Comme je vous l’ai précisé plus haut, il serait plus utile pour nous d’investir dans la formation académique et laisser le soin aux entreprises de former sur le terrain.
Les centres de formation professionnelle doivent répondre aux demandes des entreprises déjà opérationnelles en Tunisie
La formation professionnelle doit, dès le début, être définie par rapport aux besoins du marché ; et les besoins sont faciles à identifier, parce qu’aujourd’hui le marché est une réalité. Nous connaissons parfaitement les entreprises en activité en Tunisie, et nous pouvons identifier les entreprises qui programment des extensions.
Ces entreprises acquièrent des terrains et demandent des financements, et nous pouvons accéder facilement aux informations relatives à leurs activités et à leurs besoins en main-d’œuvre spécialisée.

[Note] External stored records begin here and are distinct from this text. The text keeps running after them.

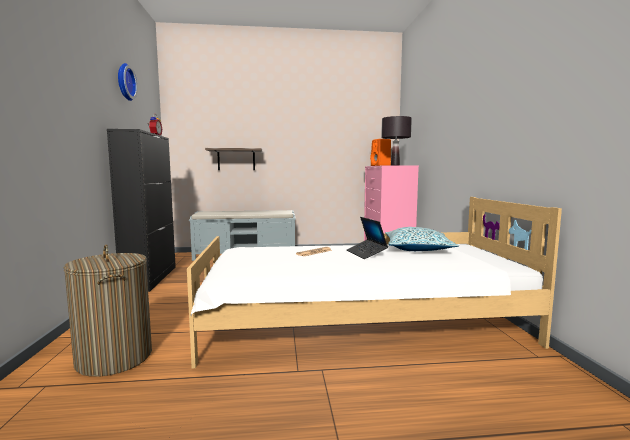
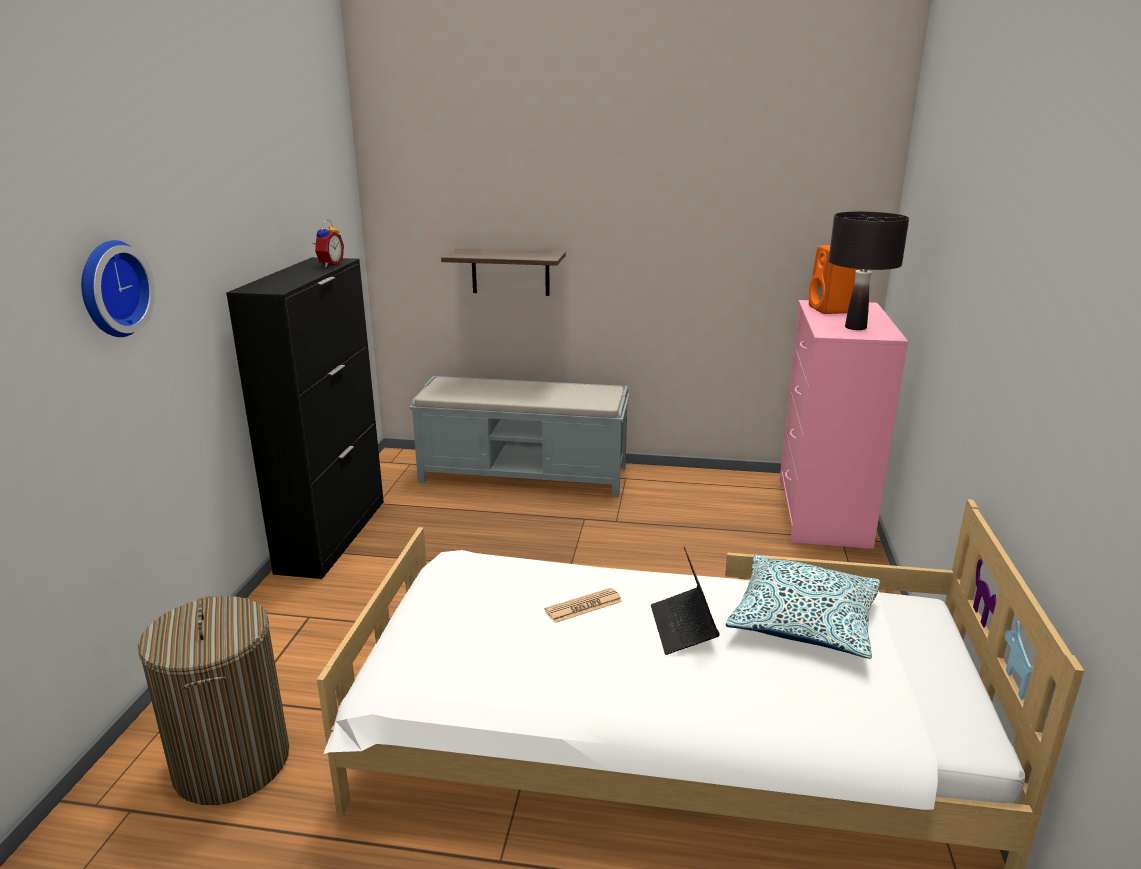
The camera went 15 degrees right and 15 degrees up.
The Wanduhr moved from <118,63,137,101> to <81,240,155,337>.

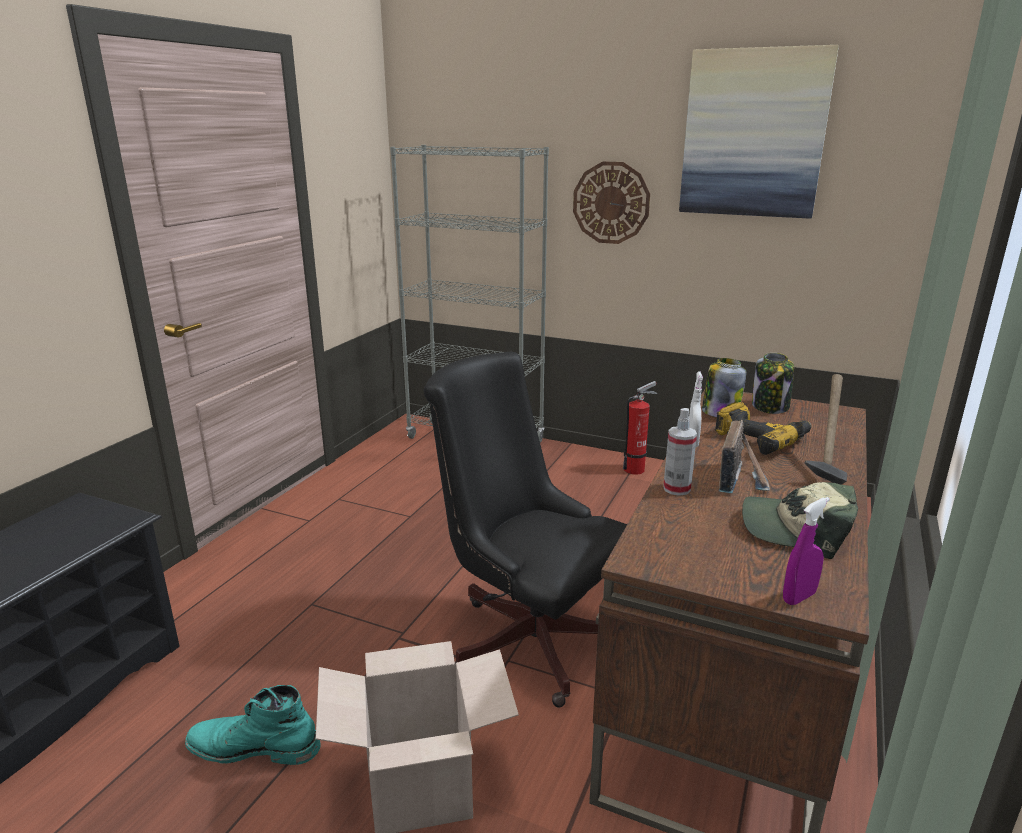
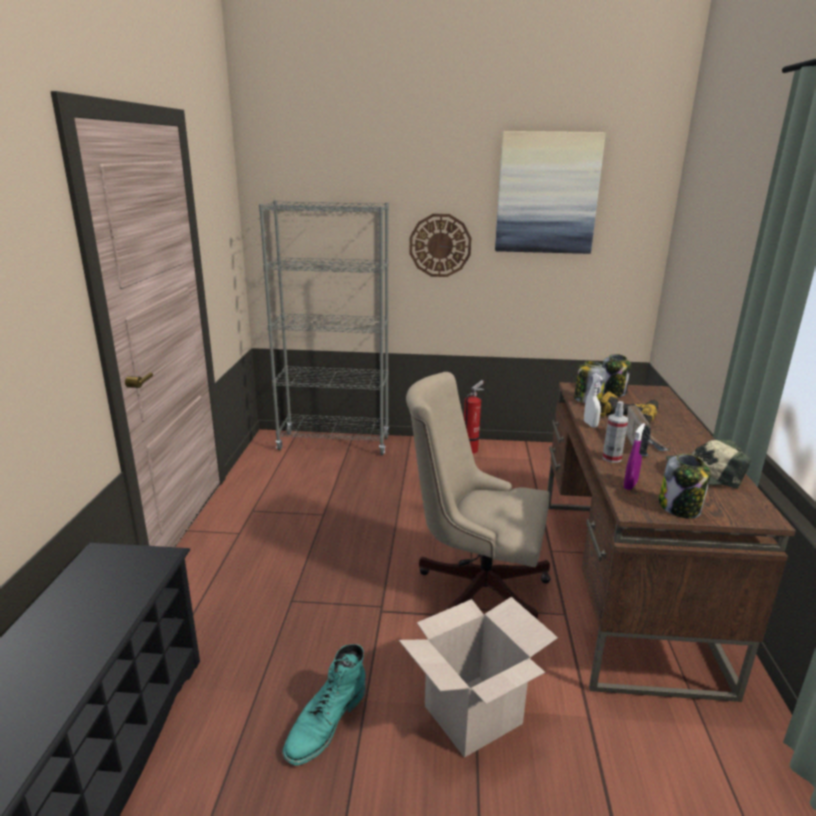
The camera went 20 degrees left and 0 degrees up.
The Bürostuhl [schwarz] at <423,352,627,707> became the Bürostuhl [beige] at <406,372,551,620>.
The Hammer at <805,374,847,485> disappeared.
The Sprühflasche [lila] moved from <783,497,830,605> to <624,423,645,490>.
The Stiefel [türkis] at <185,685,320,765> turned 45 degrees counterclockwise.
The Vorratsglas at <659,454,711,519> appeared.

Notre rôle est de suivre de près l’évolution du marché du travail et les nouvelles demandes des entreprises. Les centres de formation professionnelle doivent répondre aux demandes des entreprises déjà opérationnelles en Tunisie. Et depuis ma nomination, j’essaye de rétablir le contact avec les professionnels et les organisations patronales.
Au ministère, aussi bien moi-même que mes collaborateurs nous sommes accessibles aux acteurs du secteur privé.